## TEXTO DO EXERCÍCIO
★ ★ ★ ★ ★

Também na Igreja, pois ela respira o
mesmo ar. Entre nós, as CEBs, nas últimas décadas, estão pedindo socorro. Os
bispos foram sumindo dos vibrantes encontros nacionais. Nossa última e
significativa “V Conferência Episcopal Latino-americana”, em Aparecida SP
(2007), representou um certo alívio. A parte do documento final que incentivava
as CEBs, contudo, foi, entre todas, a parte mais “censurada” por Roma. Foi
eliminada, inclusive, a frase que afirmava serem as CEBs “obra do Espírito
Santo”. De modo geral, nas Dioceses, as CEBs não são mais “o novo modo de ser
Igreja”, mas uma vertente pastoral qualquer em meio a muitas outras. Mesmo em
muitas das nossas paróquias verbitas, a “dinâmica CEB” deixou de existir. O
mesmo aconteceu às Pastorais Sociais. As poucas que ficaram apresentam, em
geral, um caráter mais assistencialista. Se, em 1985, uma pesquisa universitária
em S. Paulo ainda indicava os estudantes de teologia como “os militantes mais
combativos” nas lutas sociais, os de hoje – sem se darem conta - estão muito
pouco presentes. O clima eclesial é bem outro. O poder institucional é mais
forte do que o poder das boas vontades. A “romanização” está de volta, com as
mesmas características de sempre: centralização, doutrinação e clericalização. Com
uma ressalva: desde o início do pontificado do papa Francisco, vemos os
primeiros sinais de recuperação, tanto na sociedade civil quanto na Igreja.

★ ★ ★ ★ ★

## TAREFAS DO EXERCÍCIO
1/ Liste todas as características da "romanização" enumeradas no texto sobre as CEBs.
2/ Traduza para o inglês esta frase do texto sobre as CEBs: "O poder institucional é mais forte do que o poder das boas vontades."
3/ Dê continuidade ao texto sobre as CEBs na Igreja a partir da última frase apresentada.

★ ★ ★ ★ ★

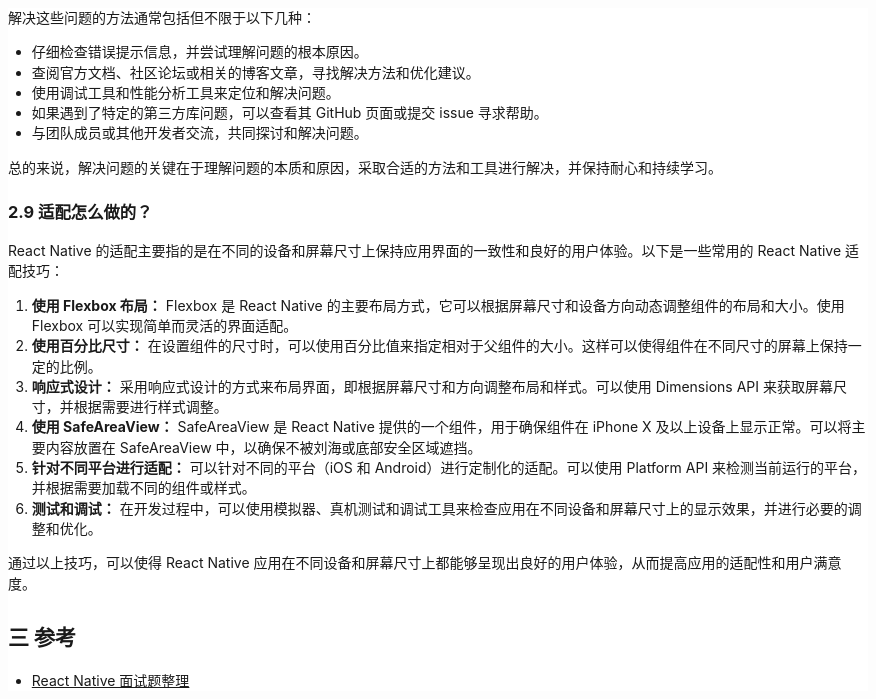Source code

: 解决这些问题的方法通常包括但不限于以下几种：

- 仔细检查错误提示信息，并尝试理解问题的根本原因。
- 查阅官方文档、社区论坛或相关的博客文章，寻找解决方法和优化建议。
- 使用调试工具和性能分析工具来定位和解决问题。
- 如果遇到了特定的第三方库问题，可以查看其 GitHub 页面或提交 issue 寻求帮助。
- 与团队成员或其他开发者交流，共同探讨和解决问题。

总的来说，解决问题的关键在于理解问题的本质和原因，采取合适的方法和工具进行解决，并保持耐心和持续学习。

### 2.9 适配怎么做的？

React Native 的适配主要指的是在不同的设备和屏幕尺寸上保持应用界面的一致性和良好的用户体验。以下是一些常用的 React Native 适配技巧：

1. **使用 Flexbox 布局：** Flexbox 是 React Native 的主要布局方式，它可以根据屏幕尺寸和设备方向动态调整组件的布局和大小。使用 Flexbox 可以实现简单而灵活的界面适配。
2. **使用百分比尺寸：** 在设置组件的尺寸时，可以使用百分比值来指定相对于父组件的大小。这样可以使得组件在不同尺寸的屏幕上保持一定的比例。
3. **响应式设计：** 采用响应式设计的方式来布局界面，即根据屏幕尺寸和方向调整布局和样式。可以使用 Dimensions API 来获取屏幕尺寸，并根据需要进行样式调整。
4. **使用 SafeAreaView：** SafeAreaView 是 React Native 提供的一个组件，用于确保组件在 iPhone X 及以上设备上显示正常。可以将主要内容放置在 SafeAreaView 中，以确保不被刘海或底部安全区域遮挡。
5. **针对不同平台进行适配：** 可以针对不同的平台（iOS 和 Android）进行定制化的适配。可以使用 Platform API 来检测当前运行的平台，并根据需要加载不同的组件或样式。
6. **测试和调试：** 在开发过程中，可以使用模拟器、真机测试和调试工具来检查应用在不同设备和屏幕尺寸上的显示效果，并进行必要的调整和优化。

通过以上技巧，可以使得 React Native 应用在不同设备和屏幕尺寸上都能够呈现出良好的用户体验，从而提高应用的适配性和用户满意度。


## 三 参考

* [React Native 面试题整理](https://github.com/woliwa1/xiaoQiang-interview-react-Native)



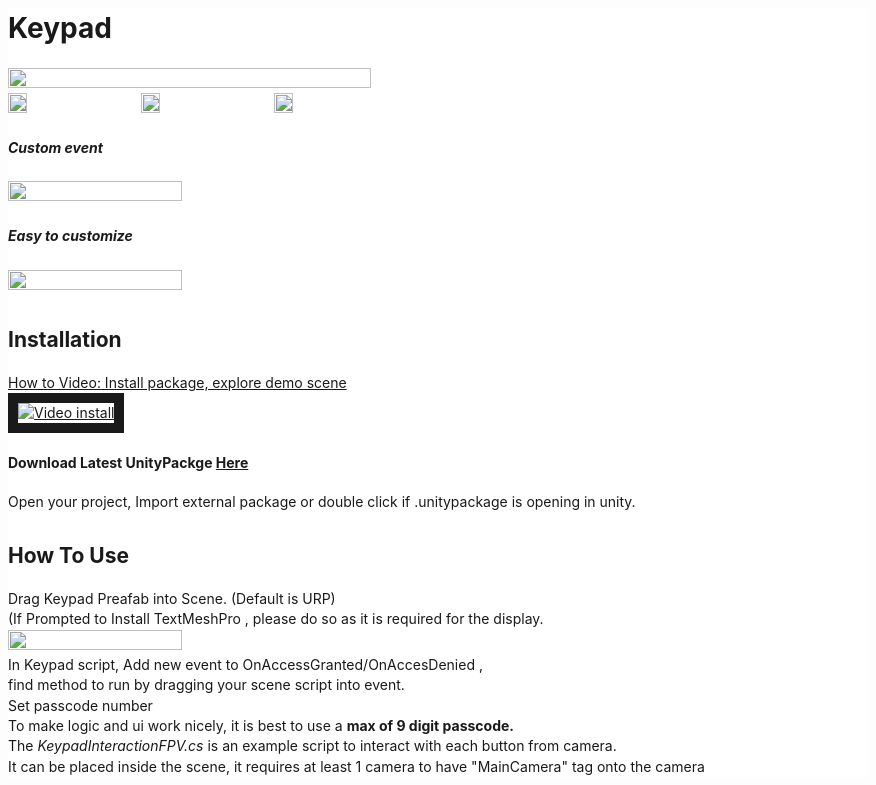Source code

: # Keypad
<img src="https://github.com/navarone77/Keypad/assets/97413201/5dc4f59e-1549-40f9-bebe-3d4ac0a2d8ff" width=65% height=65%>
</br>
<img src="https://github.com/navarone77/Keypad/assets/97413201/e6e14f87-a7f2-4dcb-9197-1e56311c421d" width=15% height=15%>
<img src="https://github.com/navarone77/Keypad/assets/97413201/6cc006fd-aca6-4482-b84f-fc9aed3e5b13" width=15% height=15%>
<img src="https://github.com/navarone77/Keypad/assets/97413201/303ab4a4-19c7-41b5-b459-aec595d9fade" width=15% height=15%>

##### Custom event
<img src="https://github.com/navarone77/Keypad/assets/97413201/3040408b-f6fa-405b-a72a-6d3926be08b1" width=45% height=45%>

##### Easy to customize
<img src="https://github.com/navarone77/Keypad/assets/97413201/48b3245c-d66c-4950-9687-b33835ef4b04" width=45% height=45%>

## Installation
<a href="http://www.youtube.com/watch?feature=player_embedded&v=4e0skIlmowQ
" target="_blank">How to Video: Install package, explore demo scene </br> <img src="http://img.youtube.com/vi/4e0skIlmowQ/0.jpg" 
alt="Video install" width="240" height="180" border="10" /></a>


<h4> Download Latest UnityPackge <a href="https://github.com/navarone77/Keypad/releases/tag/release"> Here </a></h4>
Open your project, Import external package or double click if .unitypackage is opening in unity.

## How To Use
<p>Drag Keypad Preafab into Scene. (Default is URP) </br>
(If Prompted to Install TextMeshPro , please do so as it is required for the display.
<img src="https://github.com/navarone77/Keypad/assets/97413201/179f75d8-4925-408b-babe-abc22bea73e8" width=45% height=45%>


</br>
In Keypad script, Add new event to OnAccessGranted/OnAccesDenied , </br> 
find method to run by dragging your scene script into event. </br>
Set passcode number</br> To make logic and ui work nicely, it is best to use a <b>max of 9 digit passcode.</b>
</br>
The <i> KeypadInteractionFPV.cs </i> is an example script to interact with each button from camera.
</br>
It can be placed inside the scene, it requires at least 1 camera to have "MainCamera" tag onto the camera</br>

</p>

★ ★ ★ ★ ★

## RESPOSTAS APRESENTADAS
1/ Centralização, doutrinação e clericalização.

2/ Institutional power is stronger than the power of good will.

3/
Conclusão
“As Igrejas locais são chamadas a
serem uma presença profética junto aos migrantes, em defesa de seus direitos e
dignidade”, diz nosso confrade, G. Lazar, na conclusão de sua reflexão. Observa
ele também – citando Jehu Hanciles - que Deus não se revela a partir dos
poderes do “centro”, mas a partir da “periferia”. Nós, Verbitas e Servas, na
Am. Latina e no Brasil, vivemos na periferia e ouvimos “o clamor do povo” (Êx
2:23-24). O fator “migração”, em perspectiva pastoral, faz parte do nosso dia a
dia. A teologia da libertação surgiu como resposta aos clamores deste povo, e é
dela que nasceram nossas CEBs e Pastorais Sociais. Limitei-me a falar mais
delas, pois é nossa contribuição específica à grande missão verbita no mundo.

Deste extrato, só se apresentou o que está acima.